- THE PROBLEM
Copy out every line from the start of the entries through the line holding "Parameters](#n", inclusive, without changing anything.

- RECORDS PROVIDED
----------

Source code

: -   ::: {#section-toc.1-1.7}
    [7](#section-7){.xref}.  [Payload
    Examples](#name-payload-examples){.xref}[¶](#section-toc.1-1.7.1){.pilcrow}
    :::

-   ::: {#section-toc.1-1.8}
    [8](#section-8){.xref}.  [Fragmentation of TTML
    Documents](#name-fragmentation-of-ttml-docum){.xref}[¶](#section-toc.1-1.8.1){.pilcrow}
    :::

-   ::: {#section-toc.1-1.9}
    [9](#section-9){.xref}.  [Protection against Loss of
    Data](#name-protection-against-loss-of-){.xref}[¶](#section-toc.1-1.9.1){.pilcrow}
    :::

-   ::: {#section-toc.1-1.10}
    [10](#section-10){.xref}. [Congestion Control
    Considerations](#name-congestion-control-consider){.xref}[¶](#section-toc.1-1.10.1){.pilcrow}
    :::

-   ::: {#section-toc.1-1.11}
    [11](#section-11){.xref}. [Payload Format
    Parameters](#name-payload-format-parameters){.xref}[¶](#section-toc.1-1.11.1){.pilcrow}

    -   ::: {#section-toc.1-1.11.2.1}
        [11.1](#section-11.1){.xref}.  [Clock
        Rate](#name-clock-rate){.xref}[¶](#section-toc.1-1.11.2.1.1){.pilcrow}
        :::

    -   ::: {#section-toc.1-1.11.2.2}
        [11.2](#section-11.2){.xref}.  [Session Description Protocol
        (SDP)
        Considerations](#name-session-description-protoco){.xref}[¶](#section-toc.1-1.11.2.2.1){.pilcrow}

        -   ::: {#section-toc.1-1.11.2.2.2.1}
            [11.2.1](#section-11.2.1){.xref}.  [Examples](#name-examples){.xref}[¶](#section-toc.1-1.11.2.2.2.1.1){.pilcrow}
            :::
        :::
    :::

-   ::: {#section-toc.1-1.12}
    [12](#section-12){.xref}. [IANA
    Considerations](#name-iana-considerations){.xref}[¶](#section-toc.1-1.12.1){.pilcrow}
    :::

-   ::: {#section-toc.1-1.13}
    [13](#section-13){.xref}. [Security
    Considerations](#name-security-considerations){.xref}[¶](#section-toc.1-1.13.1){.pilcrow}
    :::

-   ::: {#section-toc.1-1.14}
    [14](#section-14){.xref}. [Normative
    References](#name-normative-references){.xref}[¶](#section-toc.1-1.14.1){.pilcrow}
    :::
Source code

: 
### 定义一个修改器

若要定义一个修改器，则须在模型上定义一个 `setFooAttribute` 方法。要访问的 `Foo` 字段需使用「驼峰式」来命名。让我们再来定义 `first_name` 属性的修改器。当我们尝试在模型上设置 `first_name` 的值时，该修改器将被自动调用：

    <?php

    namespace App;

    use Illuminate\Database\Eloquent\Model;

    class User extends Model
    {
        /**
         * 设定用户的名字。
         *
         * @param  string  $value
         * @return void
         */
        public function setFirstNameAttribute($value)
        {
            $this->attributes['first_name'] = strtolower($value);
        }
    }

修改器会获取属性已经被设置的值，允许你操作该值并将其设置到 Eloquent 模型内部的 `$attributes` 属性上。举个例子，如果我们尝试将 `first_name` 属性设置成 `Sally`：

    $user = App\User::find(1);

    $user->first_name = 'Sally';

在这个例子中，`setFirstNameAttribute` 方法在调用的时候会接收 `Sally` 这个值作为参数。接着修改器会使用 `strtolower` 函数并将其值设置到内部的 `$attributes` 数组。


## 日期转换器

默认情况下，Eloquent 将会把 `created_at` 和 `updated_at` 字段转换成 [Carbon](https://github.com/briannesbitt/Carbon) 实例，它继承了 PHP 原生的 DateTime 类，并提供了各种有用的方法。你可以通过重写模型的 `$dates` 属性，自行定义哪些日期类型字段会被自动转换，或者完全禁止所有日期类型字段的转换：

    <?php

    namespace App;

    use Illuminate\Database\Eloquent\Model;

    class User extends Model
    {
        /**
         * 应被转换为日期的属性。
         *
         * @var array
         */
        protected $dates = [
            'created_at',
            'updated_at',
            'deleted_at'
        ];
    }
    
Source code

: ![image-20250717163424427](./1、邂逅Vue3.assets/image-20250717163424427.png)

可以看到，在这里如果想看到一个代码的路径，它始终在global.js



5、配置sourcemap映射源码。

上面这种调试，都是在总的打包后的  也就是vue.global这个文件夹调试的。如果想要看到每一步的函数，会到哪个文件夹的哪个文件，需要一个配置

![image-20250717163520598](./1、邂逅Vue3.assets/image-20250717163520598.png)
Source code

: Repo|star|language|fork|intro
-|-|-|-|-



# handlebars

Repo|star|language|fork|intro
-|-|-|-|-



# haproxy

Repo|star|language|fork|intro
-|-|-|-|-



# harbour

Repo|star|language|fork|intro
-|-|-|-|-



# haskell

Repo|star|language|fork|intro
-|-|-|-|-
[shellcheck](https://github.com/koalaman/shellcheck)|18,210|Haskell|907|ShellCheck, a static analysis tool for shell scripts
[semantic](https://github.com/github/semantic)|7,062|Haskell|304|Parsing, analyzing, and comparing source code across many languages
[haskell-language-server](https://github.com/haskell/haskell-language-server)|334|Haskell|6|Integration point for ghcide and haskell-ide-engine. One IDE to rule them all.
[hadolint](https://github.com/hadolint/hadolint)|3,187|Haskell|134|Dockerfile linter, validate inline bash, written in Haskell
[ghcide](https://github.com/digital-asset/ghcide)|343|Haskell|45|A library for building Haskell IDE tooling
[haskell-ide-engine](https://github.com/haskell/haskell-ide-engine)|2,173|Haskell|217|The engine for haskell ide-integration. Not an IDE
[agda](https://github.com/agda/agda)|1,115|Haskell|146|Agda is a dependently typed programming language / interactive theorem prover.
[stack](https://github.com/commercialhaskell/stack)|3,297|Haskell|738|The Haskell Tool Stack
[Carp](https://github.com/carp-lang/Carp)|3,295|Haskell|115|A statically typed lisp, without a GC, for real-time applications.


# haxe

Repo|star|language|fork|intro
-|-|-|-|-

----------

- REPLY TO THE TASK
Source code

: -   ::: {#section-toc.1-1.7}
    [7](#section-7){.xref}.  [Payload
    Examples](#name-payload-examples){.xref}[¶](#section-toc.1-1.7.1){.pilcrow}
    :::

-   ::: {#section-toc.1-1.8}
    [8](#section-8){.xref}.  [Fragmentation of TTML
    Documents](#name-fragmentation-of-ttml-docum){.xref}[¶](#section-toc.1-1.8.1){.pilcrow}
    :::

-   ::: {#section-toc.1-1.9}
    [9](#section-9){.xref}.  [Protection against Loss of
    Data](#name-protection-against-loss-of-){.xref}[¶](#section-toc.1-1.9.1){.pilcrow}
    :::

-   ::: {#section-toc.1-1.10}
    [10](#section-10){.xref}. [Congestion Control
    Considerations](#name-congestion-control-consider){.xref}[¶](#section-toc.1-1.10.1){.pilcrow}
    :::

-   ::: {#section-toc.1-1.11}
    [11](#section-11){.xref}. [Payload Format
    Parameters](#name-payload-format-parameters){.xref}[¶](#section-toc.1-1.11.1){.pilcrow}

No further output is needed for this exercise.